Sont-elles applicables, réalistes, efficaces ? L’avis de quatre économistes belges de renom, dans Le Vif/L’Express de cette semaine. Mise en bouche, maintenant : Bruno Colmant (UCL, Vlerick), Eric De Keuleneer (Solvay Business School, ULB), Ivan Van de Cloot (Itinera Institute) et Paul De Grauwe (London School of Economics) ont retenu chacun 3 des meilleurs propositions, à leurs yeux, du collectif Roosevelt 2012. En voici une, pour chacun d’eux.

Philippe Berkenbaum

Le détail des 15 réformes est sur www.roosevelt2012.fr

Bruno Colmant – Professeur à la Vlerick School et à l’UCL

Négocier un autre partage du temps de travail C’est tout à fait possible, certains pays l’ont fait beaucoup mieux que nous, comme la Hollande : son taux de chômage est quasiment égal à celui de la Belgique, mais plus de gens travaillent. Parce qu’ils ont promu le temps partiel, qui facilite l’entrée des jeunes sur le marché du travail et la mise à l’emploi des plus âgés. Ils étalent mieux la masse de travail dans le temps et entre les gens. On doit revoir aussi la fiscalité des revenus. J’ai toujours plaidé pour une fiscalité beaucoup plus incitative pour les jeunes et pour les plus âgés, pour les stimuler à travailler. Cela implique de mieux répartir la masse de l’impôt vers les travailleurs en milieu de vie, qui gagnent bien leur vie.
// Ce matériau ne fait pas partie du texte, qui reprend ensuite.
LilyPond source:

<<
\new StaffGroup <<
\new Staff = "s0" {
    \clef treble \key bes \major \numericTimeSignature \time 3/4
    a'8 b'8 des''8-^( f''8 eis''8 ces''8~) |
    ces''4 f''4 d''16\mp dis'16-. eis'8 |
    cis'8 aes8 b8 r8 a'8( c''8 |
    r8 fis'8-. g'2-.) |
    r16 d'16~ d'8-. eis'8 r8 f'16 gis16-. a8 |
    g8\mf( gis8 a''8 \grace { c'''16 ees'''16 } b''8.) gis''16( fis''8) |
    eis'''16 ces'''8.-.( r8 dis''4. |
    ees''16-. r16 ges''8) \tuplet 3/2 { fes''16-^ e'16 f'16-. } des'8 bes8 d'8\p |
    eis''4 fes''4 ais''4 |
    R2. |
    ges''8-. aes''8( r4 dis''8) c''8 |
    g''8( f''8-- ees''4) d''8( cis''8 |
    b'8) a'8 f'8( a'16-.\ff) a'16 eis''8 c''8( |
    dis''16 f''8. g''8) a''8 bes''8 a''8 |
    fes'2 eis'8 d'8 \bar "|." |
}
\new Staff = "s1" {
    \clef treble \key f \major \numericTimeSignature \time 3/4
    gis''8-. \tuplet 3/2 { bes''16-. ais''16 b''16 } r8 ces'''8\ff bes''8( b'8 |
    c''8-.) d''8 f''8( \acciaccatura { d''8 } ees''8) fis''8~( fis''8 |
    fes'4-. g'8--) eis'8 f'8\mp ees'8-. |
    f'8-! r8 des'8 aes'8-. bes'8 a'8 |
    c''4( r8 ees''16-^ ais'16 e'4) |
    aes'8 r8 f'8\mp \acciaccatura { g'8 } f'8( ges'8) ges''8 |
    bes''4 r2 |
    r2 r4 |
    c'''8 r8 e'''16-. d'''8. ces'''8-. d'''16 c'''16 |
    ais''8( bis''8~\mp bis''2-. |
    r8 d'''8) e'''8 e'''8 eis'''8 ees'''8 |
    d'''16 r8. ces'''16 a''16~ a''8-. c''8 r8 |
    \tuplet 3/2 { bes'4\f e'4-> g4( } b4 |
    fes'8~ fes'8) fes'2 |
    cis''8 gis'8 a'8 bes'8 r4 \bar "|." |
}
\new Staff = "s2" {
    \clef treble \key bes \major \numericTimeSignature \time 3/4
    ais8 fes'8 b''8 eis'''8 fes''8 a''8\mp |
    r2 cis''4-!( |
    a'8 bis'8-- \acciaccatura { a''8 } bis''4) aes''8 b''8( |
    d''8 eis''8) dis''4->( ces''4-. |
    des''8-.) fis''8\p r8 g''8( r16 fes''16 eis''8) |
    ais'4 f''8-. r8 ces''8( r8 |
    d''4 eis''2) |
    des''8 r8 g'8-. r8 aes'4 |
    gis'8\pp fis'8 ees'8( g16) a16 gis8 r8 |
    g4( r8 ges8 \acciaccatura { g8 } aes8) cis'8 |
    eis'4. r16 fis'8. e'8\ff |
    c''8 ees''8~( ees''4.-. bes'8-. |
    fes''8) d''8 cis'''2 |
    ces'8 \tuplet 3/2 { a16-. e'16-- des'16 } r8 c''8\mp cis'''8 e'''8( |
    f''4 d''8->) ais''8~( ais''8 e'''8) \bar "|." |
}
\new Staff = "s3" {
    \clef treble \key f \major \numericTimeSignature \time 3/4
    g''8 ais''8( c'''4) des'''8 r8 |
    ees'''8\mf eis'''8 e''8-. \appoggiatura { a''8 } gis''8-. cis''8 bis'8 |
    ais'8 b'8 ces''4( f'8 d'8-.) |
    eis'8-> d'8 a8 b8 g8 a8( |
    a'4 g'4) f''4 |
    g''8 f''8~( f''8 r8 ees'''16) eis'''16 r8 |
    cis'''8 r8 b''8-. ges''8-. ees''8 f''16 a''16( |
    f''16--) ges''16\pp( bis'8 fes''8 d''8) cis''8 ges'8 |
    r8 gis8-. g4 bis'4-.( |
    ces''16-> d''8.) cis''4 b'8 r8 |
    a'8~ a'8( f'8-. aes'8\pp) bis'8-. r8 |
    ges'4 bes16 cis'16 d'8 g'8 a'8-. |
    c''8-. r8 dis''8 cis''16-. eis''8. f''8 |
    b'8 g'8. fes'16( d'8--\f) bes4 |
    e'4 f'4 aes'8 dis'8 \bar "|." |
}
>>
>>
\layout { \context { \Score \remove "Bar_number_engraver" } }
Eric De Keuleneer – Professeur à la Solvay Business School (ULB)

Déclarer la guerre au dérèglement climatique Il faut aller plus loin et introduire de solides taxes carbone frappant les énergies fossiles. Une fiscalité environnementale ne se limite pas à donner des subsides aux panneaux solaires et aux voitures à faibles émissions de CO2, qui coûtent très cher et entraînent des gabegies. Elle doit à la fois décourager l’utilisation des énergies fossiles et encourager celle d’énergies renouvelables d’une façon progressive, naturelle et qui rapporte de l’argent.

Ivan Van de Cloot – Economiste en chef, Itinera Institute

Sécuriser les précaires L’exemple du Danemark, qui offre à la fois une sécurité et un réel accompagnement pour les personnes au chômage – ce qu’on appelle le « flexicurity » -, implique une action forte pour accompagner les chômeurs vers un nouvel emploi. C’est un des grands enjeux pour la Belgique aussi. Il y a loin chez nous de la théorie à la pratique. Dans bien des cas, on ne peut pas parler d’un vrai accompagnement. Il faut investir dans cette mesure, pour toutes les catégories de chômeurs, également les plus de 50 ans.

Paul De Grauwe – Professeur à la London School of Economics

Redonner de l’oxygène aux Etats en diminuant les taux d’intérêt sur la dette C’est important, surtout pour les pays que la crise met dans des situations insoutenables et qui pourraient provoquer l’implosion de la zone euro. On peut le faire avec le soutien de la Banque centrale européenne, c’est tout à fait réaliste. La BCE ne le fait pas pour des raisons obscures : il n’y a aucun risque inflatoire dans ces pays. Et l’argument selon lequel un tel soutien les conduirait à diminuer leurs efforts de réduction des déficits et de la dette est fort exagéré : ils font déjà des efforts énormes, à mon sens trop élevés. L’austérité y atteint ses limites.